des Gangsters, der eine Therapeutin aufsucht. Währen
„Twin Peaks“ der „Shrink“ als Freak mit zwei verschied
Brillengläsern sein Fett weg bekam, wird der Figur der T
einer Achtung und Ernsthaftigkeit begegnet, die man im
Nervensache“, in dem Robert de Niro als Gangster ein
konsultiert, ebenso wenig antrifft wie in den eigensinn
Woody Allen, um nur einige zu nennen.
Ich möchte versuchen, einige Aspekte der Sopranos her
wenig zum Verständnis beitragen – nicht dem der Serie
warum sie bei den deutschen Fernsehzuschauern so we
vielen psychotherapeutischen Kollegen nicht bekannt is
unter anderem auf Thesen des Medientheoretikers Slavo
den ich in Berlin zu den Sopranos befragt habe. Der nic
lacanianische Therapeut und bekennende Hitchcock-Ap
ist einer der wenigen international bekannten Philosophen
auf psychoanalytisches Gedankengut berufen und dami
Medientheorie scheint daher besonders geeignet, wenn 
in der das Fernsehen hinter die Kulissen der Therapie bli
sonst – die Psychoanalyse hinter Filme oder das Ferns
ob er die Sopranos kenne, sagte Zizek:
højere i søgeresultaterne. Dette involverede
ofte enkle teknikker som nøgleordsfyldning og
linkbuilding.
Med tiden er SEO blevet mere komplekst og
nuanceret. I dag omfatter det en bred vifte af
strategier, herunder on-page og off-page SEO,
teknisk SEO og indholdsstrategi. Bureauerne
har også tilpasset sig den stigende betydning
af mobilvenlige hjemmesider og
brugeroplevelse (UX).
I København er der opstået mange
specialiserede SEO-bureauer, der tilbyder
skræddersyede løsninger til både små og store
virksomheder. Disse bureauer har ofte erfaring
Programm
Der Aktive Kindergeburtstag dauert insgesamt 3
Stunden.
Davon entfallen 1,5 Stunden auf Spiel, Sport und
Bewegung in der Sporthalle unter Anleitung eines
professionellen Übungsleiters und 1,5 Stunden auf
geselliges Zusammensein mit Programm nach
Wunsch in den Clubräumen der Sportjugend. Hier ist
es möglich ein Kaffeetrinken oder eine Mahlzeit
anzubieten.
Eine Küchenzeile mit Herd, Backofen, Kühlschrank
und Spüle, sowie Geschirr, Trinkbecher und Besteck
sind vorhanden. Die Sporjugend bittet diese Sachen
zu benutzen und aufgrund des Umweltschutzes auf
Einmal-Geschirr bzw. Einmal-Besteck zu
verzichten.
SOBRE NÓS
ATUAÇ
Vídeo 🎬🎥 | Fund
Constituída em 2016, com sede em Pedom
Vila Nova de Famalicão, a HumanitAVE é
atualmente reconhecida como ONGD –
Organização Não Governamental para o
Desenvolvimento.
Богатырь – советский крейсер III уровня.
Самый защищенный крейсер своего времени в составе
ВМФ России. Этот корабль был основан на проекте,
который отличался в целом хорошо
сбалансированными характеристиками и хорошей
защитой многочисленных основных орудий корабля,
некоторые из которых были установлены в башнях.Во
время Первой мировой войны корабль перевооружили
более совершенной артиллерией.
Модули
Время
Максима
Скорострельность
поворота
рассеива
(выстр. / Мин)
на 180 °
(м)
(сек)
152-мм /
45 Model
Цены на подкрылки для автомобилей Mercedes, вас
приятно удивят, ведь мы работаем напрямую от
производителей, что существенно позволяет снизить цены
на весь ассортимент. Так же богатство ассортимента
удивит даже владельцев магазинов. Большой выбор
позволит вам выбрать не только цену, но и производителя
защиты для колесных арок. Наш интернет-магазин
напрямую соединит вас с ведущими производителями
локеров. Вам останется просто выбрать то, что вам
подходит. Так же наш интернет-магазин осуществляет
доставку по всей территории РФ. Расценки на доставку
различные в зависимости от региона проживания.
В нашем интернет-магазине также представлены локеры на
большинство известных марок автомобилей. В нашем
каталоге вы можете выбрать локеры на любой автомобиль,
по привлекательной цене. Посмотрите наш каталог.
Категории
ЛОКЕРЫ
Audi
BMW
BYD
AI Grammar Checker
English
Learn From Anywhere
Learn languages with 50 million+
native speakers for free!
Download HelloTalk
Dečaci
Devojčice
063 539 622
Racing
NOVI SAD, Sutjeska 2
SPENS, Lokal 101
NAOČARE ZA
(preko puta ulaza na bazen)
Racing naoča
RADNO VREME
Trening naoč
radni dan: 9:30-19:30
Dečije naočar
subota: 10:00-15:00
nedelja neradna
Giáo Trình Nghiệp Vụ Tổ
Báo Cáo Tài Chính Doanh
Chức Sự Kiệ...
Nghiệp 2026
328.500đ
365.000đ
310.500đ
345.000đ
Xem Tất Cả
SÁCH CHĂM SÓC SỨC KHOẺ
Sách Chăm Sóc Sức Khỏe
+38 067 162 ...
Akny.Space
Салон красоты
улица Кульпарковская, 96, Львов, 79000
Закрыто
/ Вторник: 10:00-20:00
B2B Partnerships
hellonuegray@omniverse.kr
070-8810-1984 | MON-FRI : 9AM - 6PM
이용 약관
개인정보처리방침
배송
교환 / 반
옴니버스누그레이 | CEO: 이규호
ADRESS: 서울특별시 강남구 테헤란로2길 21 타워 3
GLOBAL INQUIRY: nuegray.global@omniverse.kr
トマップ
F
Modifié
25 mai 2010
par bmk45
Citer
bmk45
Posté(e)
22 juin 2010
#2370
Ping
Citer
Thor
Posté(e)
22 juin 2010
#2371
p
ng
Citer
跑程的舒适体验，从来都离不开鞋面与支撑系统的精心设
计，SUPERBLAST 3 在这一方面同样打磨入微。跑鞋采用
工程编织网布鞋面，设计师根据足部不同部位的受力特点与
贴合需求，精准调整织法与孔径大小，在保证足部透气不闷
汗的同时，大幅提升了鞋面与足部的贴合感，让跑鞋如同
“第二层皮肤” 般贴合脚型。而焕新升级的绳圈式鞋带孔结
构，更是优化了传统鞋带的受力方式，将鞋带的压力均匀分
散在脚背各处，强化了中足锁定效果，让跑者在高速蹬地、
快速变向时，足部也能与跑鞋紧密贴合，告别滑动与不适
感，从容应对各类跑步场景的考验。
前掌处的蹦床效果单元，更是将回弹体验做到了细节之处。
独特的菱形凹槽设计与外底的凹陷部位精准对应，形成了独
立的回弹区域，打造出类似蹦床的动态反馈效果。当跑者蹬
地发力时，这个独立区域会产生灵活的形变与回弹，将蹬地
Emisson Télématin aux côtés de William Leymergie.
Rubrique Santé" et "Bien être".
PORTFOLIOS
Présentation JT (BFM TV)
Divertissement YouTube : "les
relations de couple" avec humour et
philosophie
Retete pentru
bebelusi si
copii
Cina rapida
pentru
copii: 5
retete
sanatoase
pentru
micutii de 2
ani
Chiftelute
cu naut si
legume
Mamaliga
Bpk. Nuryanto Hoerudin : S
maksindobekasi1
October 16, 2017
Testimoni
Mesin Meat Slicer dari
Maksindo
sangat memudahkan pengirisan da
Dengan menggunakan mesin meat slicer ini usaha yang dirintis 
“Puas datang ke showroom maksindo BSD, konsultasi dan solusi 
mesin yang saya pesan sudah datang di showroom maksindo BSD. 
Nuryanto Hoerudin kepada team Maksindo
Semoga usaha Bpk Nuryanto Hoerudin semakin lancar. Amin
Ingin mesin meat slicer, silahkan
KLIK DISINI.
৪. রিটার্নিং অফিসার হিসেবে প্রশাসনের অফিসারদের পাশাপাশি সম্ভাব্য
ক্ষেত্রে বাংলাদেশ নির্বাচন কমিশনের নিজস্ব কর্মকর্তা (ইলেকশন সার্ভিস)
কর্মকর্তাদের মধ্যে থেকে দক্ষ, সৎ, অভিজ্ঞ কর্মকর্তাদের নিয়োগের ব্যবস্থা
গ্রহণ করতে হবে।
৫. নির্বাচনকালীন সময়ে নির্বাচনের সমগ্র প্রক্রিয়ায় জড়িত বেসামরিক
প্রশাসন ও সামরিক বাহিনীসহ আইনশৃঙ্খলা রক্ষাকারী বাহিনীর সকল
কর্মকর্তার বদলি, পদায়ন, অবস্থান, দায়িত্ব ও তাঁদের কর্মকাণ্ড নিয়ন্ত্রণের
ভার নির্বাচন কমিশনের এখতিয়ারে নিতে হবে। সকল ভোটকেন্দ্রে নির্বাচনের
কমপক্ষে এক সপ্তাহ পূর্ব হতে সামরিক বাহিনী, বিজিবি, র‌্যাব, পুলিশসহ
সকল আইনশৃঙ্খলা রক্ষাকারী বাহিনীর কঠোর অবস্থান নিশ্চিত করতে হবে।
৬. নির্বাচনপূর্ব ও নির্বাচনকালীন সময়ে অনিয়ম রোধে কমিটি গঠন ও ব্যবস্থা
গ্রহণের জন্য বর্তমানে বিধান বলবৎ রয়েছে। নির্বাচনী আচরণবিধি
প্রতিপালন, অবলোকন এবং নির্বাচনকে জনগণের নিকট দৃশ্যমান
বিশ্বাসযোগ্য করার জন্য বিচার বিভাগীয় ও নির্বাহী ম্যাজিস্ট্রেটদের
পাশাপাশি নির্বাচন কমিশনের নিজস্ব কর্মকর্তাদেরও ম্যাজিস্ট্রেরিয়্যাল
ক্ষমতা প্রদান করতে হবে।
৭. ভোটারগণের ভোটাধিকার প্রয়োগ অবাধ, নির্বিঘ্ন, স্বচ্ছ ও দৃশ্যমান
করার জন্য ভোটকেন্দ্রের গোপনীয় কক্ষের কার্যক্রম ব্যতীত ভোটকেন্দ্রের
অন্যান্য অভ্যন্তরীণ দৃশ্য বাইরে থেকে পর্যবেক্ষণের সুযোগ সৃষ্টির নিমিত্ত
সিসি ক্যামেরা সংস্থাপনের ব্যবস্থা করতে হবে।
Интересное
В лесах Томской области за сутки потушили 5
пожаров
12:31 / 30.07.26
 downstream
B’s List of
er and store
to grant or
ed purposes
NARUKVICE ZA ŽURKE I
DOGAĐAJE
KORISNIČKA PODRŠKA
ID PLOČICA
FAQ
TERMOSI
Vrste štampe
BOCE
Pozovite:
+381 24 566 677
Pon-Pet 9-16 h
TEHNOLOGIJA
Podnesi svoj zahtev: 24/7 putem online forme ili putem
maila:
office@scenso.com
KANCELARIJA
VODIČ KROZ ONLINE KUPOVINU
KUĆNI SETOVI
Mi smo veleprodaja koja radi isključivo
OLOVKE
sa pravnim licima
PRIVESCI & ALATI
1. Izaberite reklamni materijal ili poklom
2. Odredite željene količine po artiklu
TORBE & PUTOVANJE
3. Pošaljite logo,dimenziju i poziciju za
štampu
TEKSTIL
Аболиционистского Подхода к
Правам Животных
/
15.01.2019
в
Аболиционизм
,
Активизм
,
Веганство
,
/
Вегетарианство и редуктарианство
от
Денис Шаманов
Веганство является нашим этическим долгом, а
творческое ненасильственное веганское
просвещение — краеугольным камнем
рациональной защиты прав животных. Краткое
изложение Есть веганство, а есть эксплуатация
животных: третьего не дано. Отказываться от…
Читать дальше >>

Your task: Please print the material above exactly as it appears, from its first line through the line containing "specialiserede SEO-bureauer, der tilbyder", inclusive, and stop there.

Expected answer:
des Gangsters, der eine Therapeutin aufsucht. Währen
„Twin Peaks“ der „Shrink“ als Freak mit zwei verschied
Brillengläsern sein Fett weg bekam, wird der Figur der T
einer Achtung und Ernsthaftigkeit begegnet, die man im
Nervensache“, in dem Robert de Niro als Gangster ein
konsultiert, ebenso wenig antrifft wie in den eigensinn
Woody Allen, um nur einige zu nennen.
Ich möchte versuchen, einige Aspekte der Sopranos her
wenig zum Verständnis beitragen – nicht dem der Serie
warum sie bei den deutschen Fernsehzuschauern so we
vielen psychotherapeutischen Kollegen nicht bekannt is
unter anderem auf Thesen des Medientheoretikers Slavo
den ich in Berlin zu den Sopranos befragt habe. Der nic
lacanianische Therapeut und bekennende Hitchcock-Ap
ist einer der wenigen international bekannten Philosophen
auf psychoanalytisches Gedankengut berufen und dami
Medientheorie scheint daher besonders geeignet, wenn 
in der das Fernsehen hinter die Kulissen der Therapie bli
sonst – die Psychoanalyse hinter Filme oder das Ferns
ob er die Sopranos kenne, sagte Zizek:
højere i søgeresultaterne. Dette involverede
ofte enkle teknikker som nøgleordsfyldning og
linkbuilding.
Med tiden er SEO blevet mere komplekst og
nuanceret. I dag omfatter det en bred vifte af
strategier, herunder on-page og off-page SEO,
teknisk SEO og indholdsstrategi. Bureauerne
har også tilpasset sig den stigende betydning
af mobilvenlige hjemmesider og
brugeroplevelse (UX).
I København er der opstået mange
specialiserede SEO-bureauer, der tilbyder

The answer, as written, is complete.